I am very interested in purchasing a German Shepard puppy or youg dog 2 yr or younger. Anywhere in No. VA., Virginia, West VA. Have owned GS for 20 Yrs the first out of Atley Ruger. 

Would love recommendations where to go. Thank you.


----------



## WVGSD (Nov 28, 2006)

The breed is "German Shepherd," not German Shepard. It will help you if you use the correct breed name when opening dialogue with breeders.


----------



## TCAP1 (Mar 28, 2012)

Kkelley

Sure it was a simpel typo - i do ti al eht time.:laugh:

there are a few - 

Haus Juris - have 2 form Megan. Excellent 
Johnson-Haus & Blackthorn are a few more i hear good things from, believe there are a few more that are in the area also, can't think of them right now. Do a search for Viginia breeders here & you'll find them.

good luck & don't hesitate to ask any ?'s here. There's of good poeple here to help


----------



## MaggieRoseLee (Aug 17, 2001)

Kkelley said:


> I am very interested in purchasing a German Shepard puppy or youg dog 2 yr or younger. Anywhere in No. VA., Virginia, West VA. Have owned GS for 20 Yrs the first out of Atley Ruger.
> 
> Would love recommendations where to go. Thank you.
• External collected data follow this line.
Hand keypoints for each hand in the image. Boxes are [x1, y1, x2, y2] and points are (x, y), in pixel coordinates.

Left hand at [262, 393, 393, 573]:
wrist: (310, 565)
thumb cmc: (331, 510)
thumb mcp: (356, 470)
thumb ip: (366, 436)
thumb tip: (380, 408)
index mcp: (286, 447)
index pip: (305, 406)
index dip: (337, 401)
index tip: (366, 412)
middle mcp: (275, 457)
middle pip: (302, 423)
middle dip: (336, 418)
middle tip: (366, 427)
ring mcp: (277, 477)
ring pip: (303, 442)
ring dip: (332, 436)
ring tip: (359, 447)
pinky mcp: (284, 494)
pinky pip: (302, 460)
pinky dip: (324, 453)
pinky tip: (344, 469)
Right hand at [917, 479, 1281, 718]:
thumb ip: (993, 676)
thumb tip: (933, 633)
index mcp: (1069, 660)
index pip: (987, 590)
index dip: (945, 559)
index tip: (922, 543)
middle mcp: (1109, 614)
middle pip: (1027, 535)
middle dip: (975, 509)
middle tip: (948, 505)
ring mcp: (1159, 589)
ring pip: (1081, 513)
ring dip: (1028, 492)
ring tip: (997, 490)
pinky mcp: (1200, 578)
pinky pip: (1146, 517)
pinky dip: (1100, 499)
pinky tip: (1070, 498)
There are many poor breeders out there and you may buy an adorable puppy and end up with a nightmare with health and/or temperament issues.
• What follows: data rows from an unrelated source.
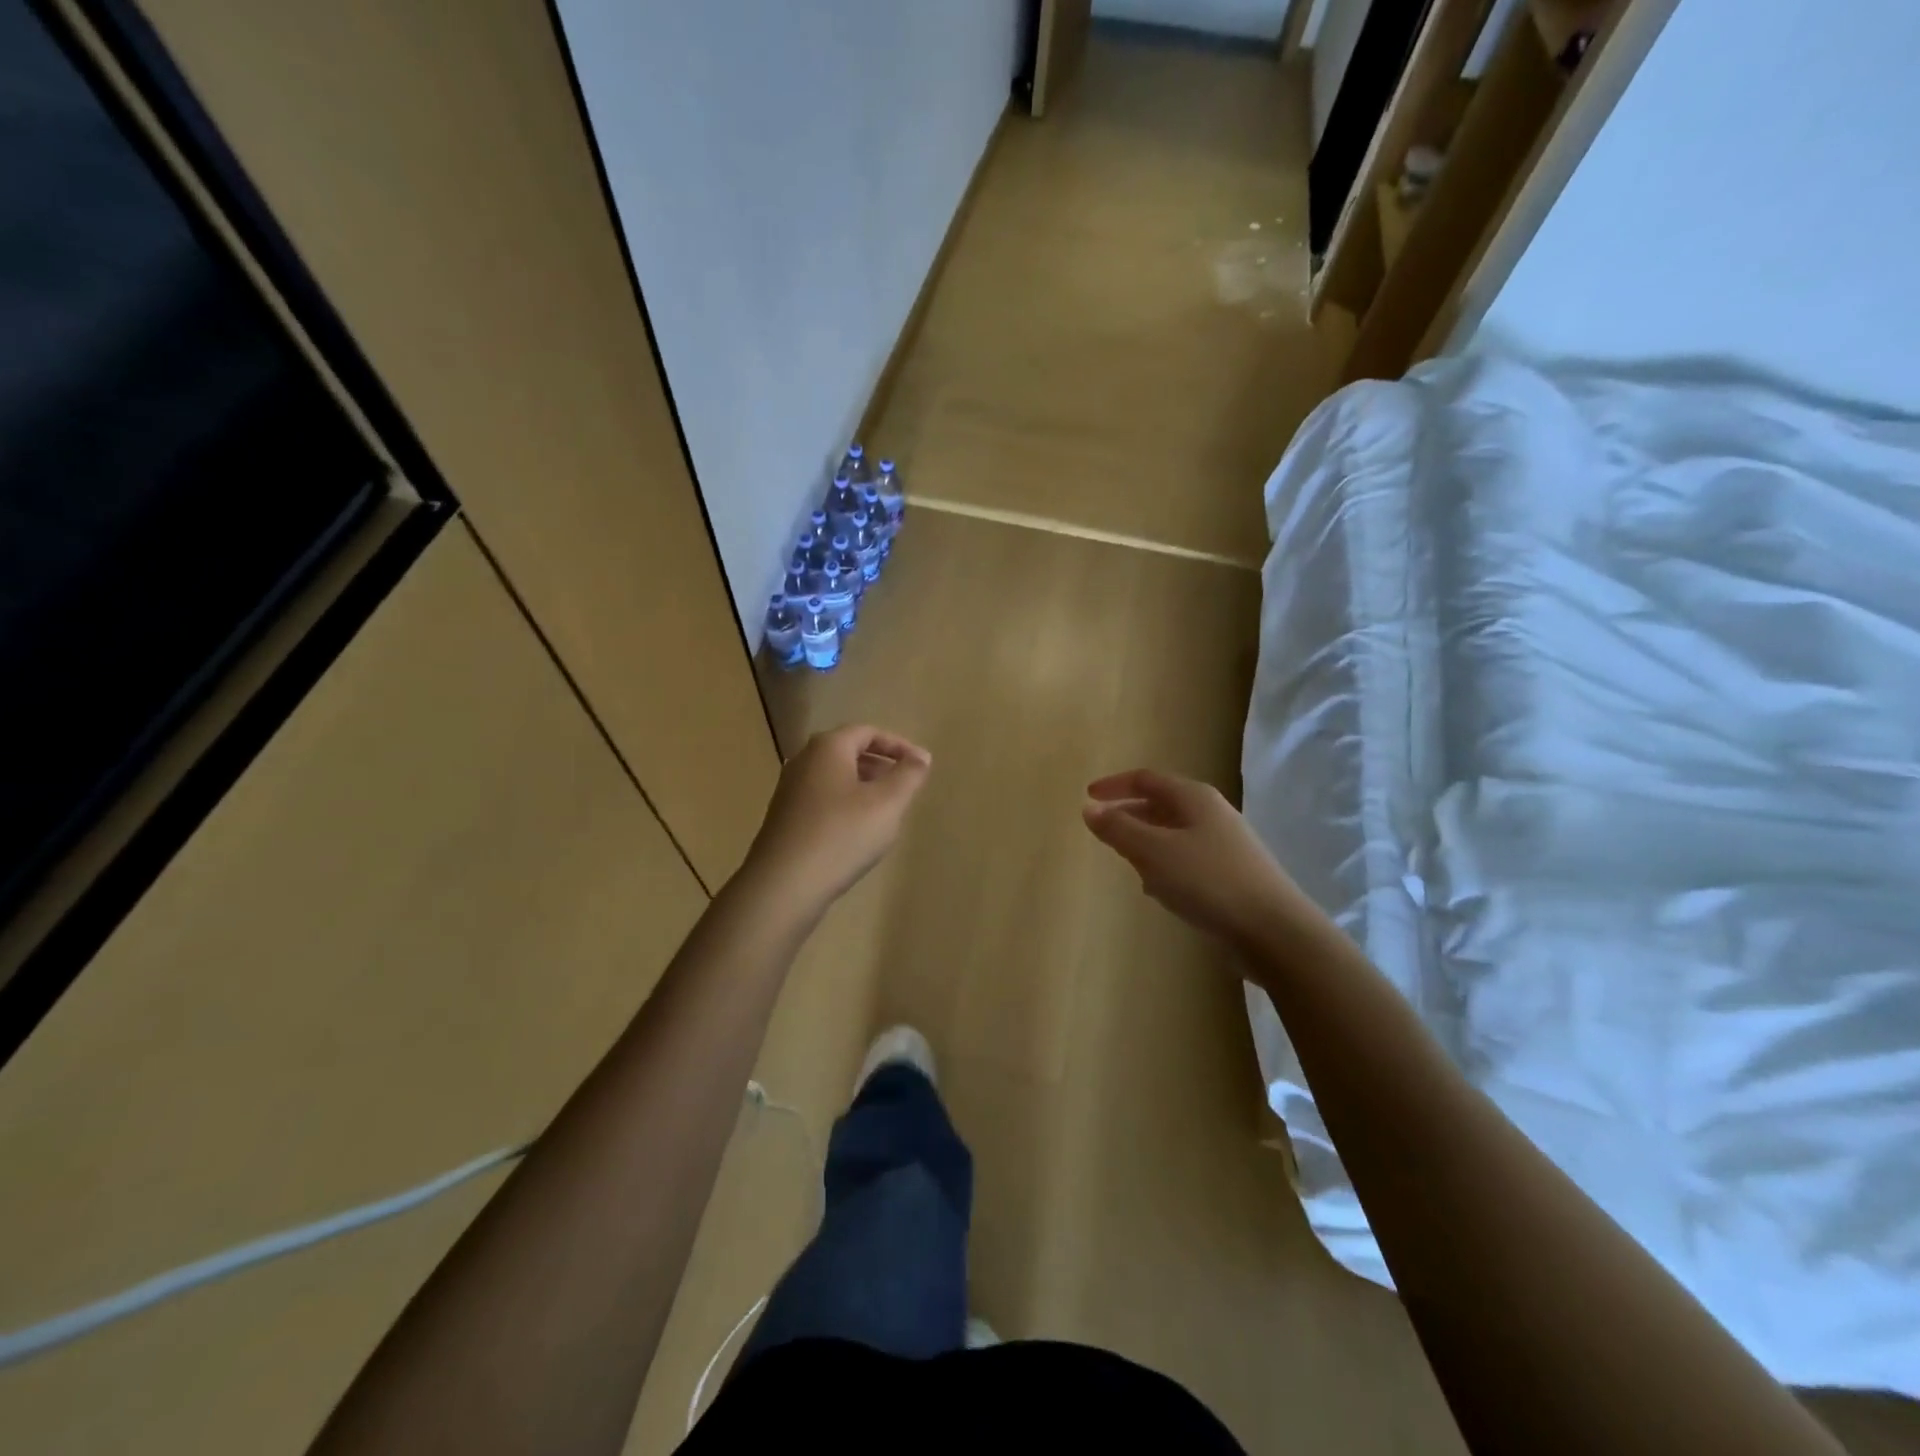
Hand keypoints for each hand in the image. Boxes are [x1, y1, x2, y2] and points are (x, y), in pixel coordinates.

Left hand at [743, 724, 931, 911]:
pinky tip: (857, 833)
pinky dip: (845, 806)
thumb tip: (921, 756)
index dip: (898, 745)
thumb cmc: (842, 835)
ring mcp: (789, 791)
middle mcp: (803, 761)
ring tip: (886, 811)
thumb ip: (908, 775)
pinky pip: (822, 800)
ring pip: (835, 778)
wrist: (783, 885)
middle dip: (880, 765)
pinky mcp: (784, 819)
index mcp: (828, 748)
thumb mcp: (887, 803)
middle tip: (905, 787)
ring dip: (863, 787)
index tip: (920, 765)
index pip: (867, 732)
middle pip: (848, 752)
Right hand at [1082, 769, 1307, 949]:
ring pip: (1173, 834)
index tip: (1087, 797)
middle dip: (1129, 815)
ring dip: (1146, 843)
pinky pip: (1187, 860)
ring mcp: (1225, 845)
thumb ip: (1119, 828)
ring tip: (1125, 861)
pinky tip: (1157, 890)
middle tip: (1102, 831)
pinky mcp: (1231, 875)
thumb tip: (1089, 808)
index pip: (1146, 779)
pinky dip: (1165, 866)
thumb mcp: (1154, 851)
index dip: (1114, 785)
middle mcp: (1211, 814)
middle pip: (1161, 804)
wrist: (1273, 931)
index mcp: (1194, 798)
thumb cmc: (1208, 881)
PLUS a GSD isn't a GSD isn't a GSD. There are many different 'flavors' out there and the perfect dog for me may not be the perfect GSD for someone else. The most responsible breeders are aware of that and help with puppy selection (or recommend going somewhere else).

SO best thing is to make sure you read up on the following sites so the best breeders will consider you for their dogs!

http://www.germanshepherds.com/forum/choosing-breeder/137533-things-look-responsible-breeder.html

PLUS

http://www.germanshepherds.com/foru...79460-different-flavors-german-shepherds.html


----------



## jprice103 (Feb 16, 2011)

I highly recommend Johnson-Haus in Maryland. I have a puppy from them, and he is just perfect!!! :wub:


----------



## SpookyShepherd (Oct 12, 2010)

I have a Blackthorn GSD and would (will) certainly go back to Christine for future dog(s). Christine at Blackthorn Working German Shepherds did an awesome job matching the puppy personality to our family's activity level and lifestyle. Highly recommended!!


----------



## Ace952 (Aug 5, 2010)

depends on what you are looking for.


----------